United States District Court, W.D. Wisconsin
Jun 7, 2004
No. 03-C-622-C (W.D. Wis. Jun. 7, 2004)

Opinion

No. 03-C-622-C

June 7, 2004


REPORT AND RECOMMENDATION


REPORT

This is an appeal of an adverse decision of the Commissioner of Social Security brought pursuant to 42 U.S.C. § 405(g). On December 27, 2001, after a hearing, an administrative law judge issued a decision finding plaintiff Kurtis Nickola not disabled and therefore not entitled to Disability Insurance Benefits under sections 216(i) and 223 of the Social Security Act, codified at 42 U.S.C. § 416(i) and 423(d). The ALJ found that in spite of his severe degenerative joint disease, cervical stenosis, chronic obstructive pulmonary disease and irritable bowel syndrome, Nickola could perform a significant number of sedentary jobs. That decision became the final decision of the commissioner when the Appeals Council denied Nickola's request for review.

Because it is unclear from the ALJ's decision that he properly considered important evidence that supported Nickola's claim that he is disabled, namely, Nickola's testimony regarding limitations imposed by his irritable bowel syndrome, I am recommending that this case be remanded to the commissioner for a new evaluation of the evidence.

FACTS

I. Legal and Statutory Framework

Under the Social Security Act, a disability is the "inability to engage in any substantial gainful activity by reason of any medically determinable physical or mental impairment which can be expected to result in death or which has lasted or can be expected to last for a continuous period of not less than twelve months." 42 U.S.C. § 1382c(a)(3)(A). A physical or mental impairment is "an impairment that results from anatomical, physiological, or psychological abnormalities which are demonstrable by medically acceptable clinical and laboratory diagnostic techniques." 42 U.S.C. § 1382c(a)(3)(C).

The commissioner has promulgated regulations setting forth the following five-step sequential inquiry to determine whether a claimant is disabled:

(1) Is the claimant currently employed?

(2) Does the claimant have a severe impairment?

(3) Does the claimant's impairment meet or equal one of the impairments listed by the SSA?
(4) Can the claimant perform his or her past work? and
(5) Is the claimant is capable of performing work in the national economy?
See 20 C.F.R. § 416.920. The inquiry at steps four and five requires an assessment of the claimant's "residual functional capacity," which the commissioner has defined as "an assessment of an individual's ability to do sustained work-related physical and mental activities in a work setting on a regular and continuing basis." Social Security Ruling 96-8p. "A `regular and continuing basis' means 8 hours a day, for 5 days a week, or an equivalent work schedule." Id.

In seeking benefits the initial burden is on the claimant to prove that a severe impairment prevents him from performing past relevant work. If he can show this, the burden shifts to the commissioner to show that plaintiff was able to perform other work in the national economy despite the severe impairment. See Stevenson v. Chater, 105 F.3d 1151, 1154 (7th Cir. 1997); Brewer v. Chater, 103 F.3d 1384, 1391 (7th Cir. 1997).
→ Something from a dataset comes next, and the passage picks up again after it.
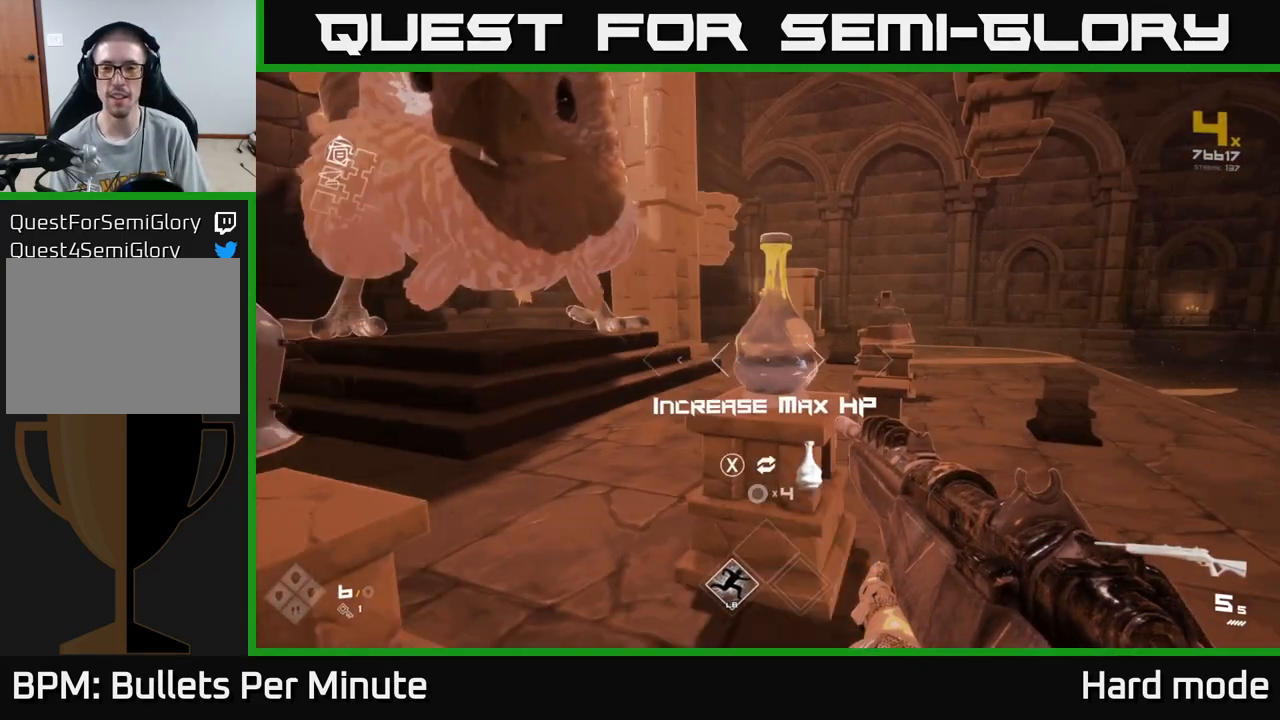
{"dt_ms": 500, "buttons": [], "left_stick": "up-right", "right_stick": "left", "events": [[17, "right_stick", "center"], [100, "left_stick", "up-right"], [383, "right_stick", "left"]]}
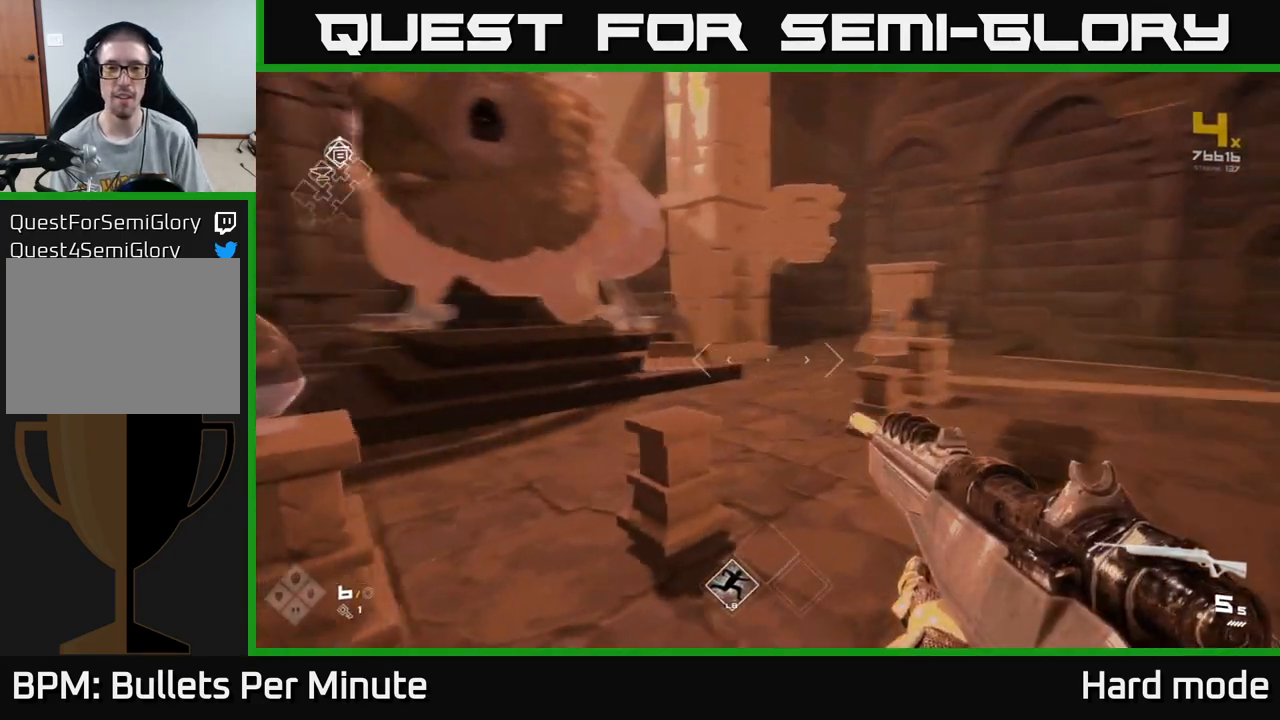
{"dt_ms": 500, "buttons": [], "left_stick": "center", "right_stick": "center", "events": [[67, "right_stick", "center"], [233, "left_stick", "center"]]}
II. Administrative Hearing and ALJ's Decision

Nickola, then 47 years old, filed an application for disability insurance benefits on February 9, 2000, alleging that he had been disabled since November 5, 1999 as a result of pulmonary fibrosis, asbestosis, chronic back pain and chronic diarrhea. After his claim was twice denied by the local disability agency, Nickola presented his claim to an administrative law judge. At the administrative hearing, Nickola testified that he had had a section of his bowel removed in 1998 for treatment of abdominal pain and cramping caused by diverticulitis. He testified that although he had about six good months after the surgery, his stomach problems returned in 1999. At the time, he was employed as a manager of a heating and cooling department. Nickola testified that he began to miss work frequently because of stomach pain, diarrhea and vomiting. By November 1999, he had missed so much work that his employer terminated him.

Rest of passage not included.